Hidup biangnya pembaharuan Perancis!” Beribu pengagum, termasuk Benjamin
Franklin, menjenguknya. Tetapi, umur Voltaire sudah sampai di tepi, Dia
meninggal di Paris tanggal 30 Mei 1778. Akibat sikap anti gerejanya, dia tidak
peroleh penguburan secara Kristen. Tetapi, tiga belas tahun kemudian, kaum
revolusioner Perancis yang telah merebut kemenangan menggali makamnya kembali
dan menguburnya di Pantheon Paris.
Karya tulis
Voltaire begitu amat banyaknya sehingga sulit membuat seluruh daftarnya di sini
meskipun yang kakap-kakapnya saja dalam artikel yang begini singkat. Meskipun
begitu banyak karya tulisnya, yang lebih penting sebetulnya gagasan pokok yang
dikemukakannya selama hidupnya. Salah satu pendiriannya yang tergigih adalah
mutlaknya terjamin kebebasan bicara dan kebebasan pers. Kalimat masyhur yang
sering dihubungkan dengan Voltaire adalah yang berbunyi “Saya tidak setuju apa
yang kau bilang, tetapi akan saya bela mati-matian hakmu untuk mengucapkan
itu.” Meskipun mungkin saja Voltaire tidak pernah berucap sepersis itu, tetapi
yang jelas kalimat itu benar-benar mencerminkan sikap Voltaire yang sebenarnya.
Prinsip
Voltaire lainnya ialah, kepercayaannya akan kebebasan beragama. Seluruh
kariernya, dia dengan tak tergoyahkan menentang ketidaktoleransian agama serta
penghukuman yang berkaitan dengan soal-soal agama. Meskipun Voltaire percaya
adanya Tuhan, dia dengan tegas menentang sebagian besar dogma-dogma agama dan dengan
mantapnya dia mengatakan bahwa organisasi berdasar keagaman pada dasarnya suatu
penipuan.

################

**Petunjuk Latihan:**
Salin tanpa perubahan bagian teks tentang Voltaire di atas, mulai dari "Hidup biangnya pembaharuan" sampai dengan "di Pantheon Paris.".

################

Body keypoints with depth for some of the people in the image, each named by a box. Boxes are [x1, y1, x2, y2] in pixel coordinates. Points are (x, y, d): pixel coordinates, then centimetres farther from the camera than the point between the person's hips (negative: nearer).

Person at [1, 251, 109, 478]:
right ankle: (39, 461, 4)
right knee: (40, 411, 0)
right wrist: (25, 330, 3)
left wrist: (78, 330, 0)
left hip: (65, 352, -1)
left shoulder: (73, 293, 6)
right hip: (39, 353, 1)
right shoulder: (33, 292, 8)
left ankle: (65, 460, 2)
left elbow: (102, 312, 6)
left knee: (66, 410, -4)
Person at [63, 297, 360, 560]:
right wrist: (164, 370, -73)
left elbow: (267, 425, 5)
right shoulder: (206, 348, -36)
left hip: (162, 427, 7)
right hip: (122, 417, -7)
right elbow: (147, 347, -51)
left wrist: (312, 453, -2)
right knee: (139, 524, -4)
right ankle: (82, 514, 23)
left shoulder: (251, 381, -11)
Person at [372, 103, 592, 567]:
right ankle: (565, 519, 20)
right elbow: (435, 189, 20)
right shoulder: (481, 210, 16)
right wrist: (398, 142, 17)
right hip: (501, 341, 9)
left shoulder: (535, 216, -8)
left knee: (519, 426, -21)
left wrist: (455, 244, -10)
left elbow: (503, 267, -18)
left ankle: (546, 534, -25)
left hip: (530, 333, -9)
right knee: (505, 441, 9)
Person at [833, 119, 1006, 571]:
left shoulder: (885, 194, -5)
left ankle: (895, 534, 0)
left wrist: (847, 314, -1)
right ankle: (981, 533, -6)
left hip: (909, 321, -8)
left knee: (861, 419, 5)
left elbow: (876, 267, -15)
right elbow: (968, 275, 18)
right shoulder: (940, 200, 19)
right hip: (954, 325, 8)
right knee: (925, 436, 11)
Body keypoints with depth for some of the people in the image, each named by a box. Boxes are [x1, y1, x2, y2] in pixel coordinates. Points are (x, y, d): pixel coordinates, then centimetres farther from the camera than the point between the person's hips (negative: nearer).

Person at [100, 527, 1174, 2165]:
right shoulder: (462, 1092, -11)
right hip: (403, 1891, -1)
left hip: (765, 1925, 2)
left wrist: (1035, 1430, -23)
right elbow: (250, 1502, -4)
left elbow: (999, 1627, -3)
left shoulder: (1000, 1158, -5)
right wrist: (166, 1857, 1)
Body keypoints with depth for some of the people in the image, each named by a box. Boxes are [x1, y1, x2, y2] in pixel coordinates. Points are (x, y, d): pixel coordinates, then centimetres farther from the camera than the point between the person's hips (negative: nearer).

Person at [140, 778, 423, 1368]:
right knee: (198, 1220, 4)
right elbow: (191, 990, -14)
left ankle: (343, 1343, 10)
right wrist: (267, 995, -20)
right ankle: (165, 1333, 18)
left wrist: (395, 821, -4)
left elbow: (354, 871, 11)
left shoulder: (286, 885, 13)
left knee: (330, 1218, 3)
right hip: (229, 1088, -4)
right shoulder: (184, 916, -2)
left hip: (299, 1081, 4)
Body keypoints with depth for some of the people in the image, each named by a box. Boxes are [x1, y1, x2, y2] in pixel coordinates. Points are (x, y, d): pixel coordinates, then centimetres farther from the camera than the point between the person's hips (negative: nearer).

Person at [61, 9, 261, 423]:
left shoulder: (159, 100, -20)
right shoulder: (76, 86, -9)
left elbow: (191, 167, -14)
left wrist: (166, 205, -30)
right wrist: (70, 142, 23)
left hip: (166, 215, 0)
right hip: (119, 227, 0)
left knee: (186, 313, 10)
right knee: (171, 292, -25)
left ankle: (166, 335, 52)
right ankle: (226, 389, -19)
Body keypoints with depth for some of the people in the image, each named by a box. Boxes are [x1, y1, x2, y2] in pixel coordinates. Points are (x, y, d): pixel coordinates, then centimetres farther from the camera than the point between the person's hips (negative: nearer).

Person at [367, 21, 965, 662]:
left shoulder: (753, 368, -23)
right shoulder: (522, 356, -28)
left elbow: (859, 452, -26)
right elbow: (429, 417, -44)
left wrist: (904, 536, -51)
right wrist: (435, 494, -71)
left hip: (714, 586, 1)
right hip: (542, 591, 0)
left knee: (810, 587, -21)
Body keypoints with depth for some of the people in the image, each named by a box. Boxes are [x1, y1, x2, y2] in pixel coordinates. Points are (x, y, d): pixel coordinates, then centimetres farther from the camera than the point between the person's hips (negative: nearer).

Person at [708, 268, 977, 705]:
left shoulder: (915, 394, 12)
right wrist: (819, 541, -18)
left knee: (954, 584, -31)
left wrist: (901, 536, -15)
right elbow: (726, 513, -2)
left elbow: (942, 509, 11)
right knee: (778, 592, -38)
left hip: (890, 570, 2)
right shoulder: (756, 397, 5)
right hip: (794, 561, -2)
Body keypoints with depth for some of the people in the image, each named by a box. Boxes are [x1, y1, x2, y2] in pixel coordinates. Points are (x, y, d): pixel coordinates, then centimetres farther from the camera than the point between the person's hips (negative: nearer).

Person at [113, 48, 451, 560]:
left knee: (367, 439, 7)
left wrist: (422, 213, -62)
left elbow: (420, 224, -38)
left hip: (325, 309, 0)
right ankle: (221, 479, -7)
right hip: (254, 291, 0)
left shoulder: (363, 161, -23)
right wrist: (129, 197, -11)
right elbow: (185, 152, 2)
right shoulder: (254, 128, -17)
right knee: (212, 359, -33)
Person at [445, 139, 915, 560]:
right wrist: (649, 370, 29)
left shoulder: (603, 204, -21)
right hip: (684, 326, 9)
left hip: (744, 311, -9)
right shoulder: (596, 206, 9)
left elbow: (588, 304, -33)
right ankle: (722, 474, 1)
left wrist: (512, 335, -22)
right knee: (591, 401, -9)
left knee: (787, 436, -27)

################

**Jawaban:**
Hidup biangnya pembaharuan Perancis!” Beribu pengagum, termasuk Benjamin
Franklin, menjenguknya. Tetapi, umur Voltaire sudah sampai di tepi, Dia
meninggal di Paris tanggal 30 Mei 1778. Akibat sikap anti gerejanya, dia tidak
peroleh penguburan secara Kristen. Tetapi, tiga belas tahun kemudian, kaum
revolusioner Perancis yang telah merebut kemenangan menggali makamnya kembali
dan menguburnya di Pantheon Paris.